(Keypoint coordinate data)
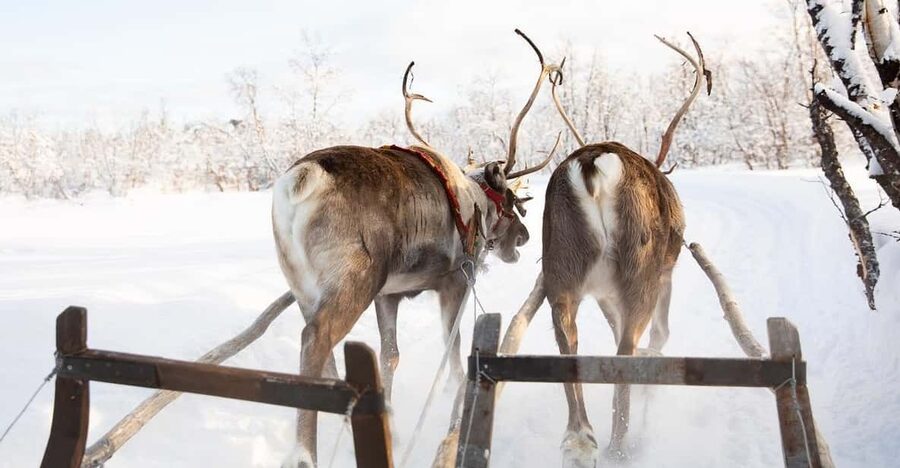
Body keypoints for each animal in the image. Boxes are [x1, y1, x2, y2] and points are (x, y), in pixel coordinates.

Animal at [272, 29, 560, 468]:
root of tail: (301, 179)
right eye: (511, 202)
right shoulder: (454, 282)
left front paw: (389, 419)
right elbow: (453, 351)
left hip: (305, 286)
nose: (525, 237)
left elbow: (389, 355)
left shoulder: (389, 295)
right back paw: (306, 453)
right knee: (315, 339)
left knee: (327, 353)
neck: (476, 202)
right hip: (355, 279)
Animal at [498, 33, 710, 467]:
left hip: (561, 269)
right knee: (626, 349)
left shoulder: (600, 293)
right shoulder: (665, 274)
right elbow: (660, 335)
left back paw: (580, 440)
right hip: (641, 270)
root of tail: (593, 165)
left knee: (569, 344)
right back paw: (621, 445)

WHAT IS NEEDED: This exercise calls for the line containing "nose: (525, 237)" and each line after it in the records, copied exactly.

ANSWER SPACE:
nose: (525, 237)
left elbow: (389, 355)
left shoulder: (389, 295)
right back paw: (306, 453)
right knee: (315, 339)
left knee: (327, 353)
neck: (476, 202)
right hip: (355, 279)
Animal at [498, 33, 710, 467]:
left hip: (561, 269)
right knee: (626, 349)
left shoulder: (600, 293)
right shoulder: (665, 274)
right elbow: (660, 335)
left back paw: (580, 440)
right hip: (641, 270)
root of tail: (593, 165)
left knee: (569, 344)
right back paw: (621, 445)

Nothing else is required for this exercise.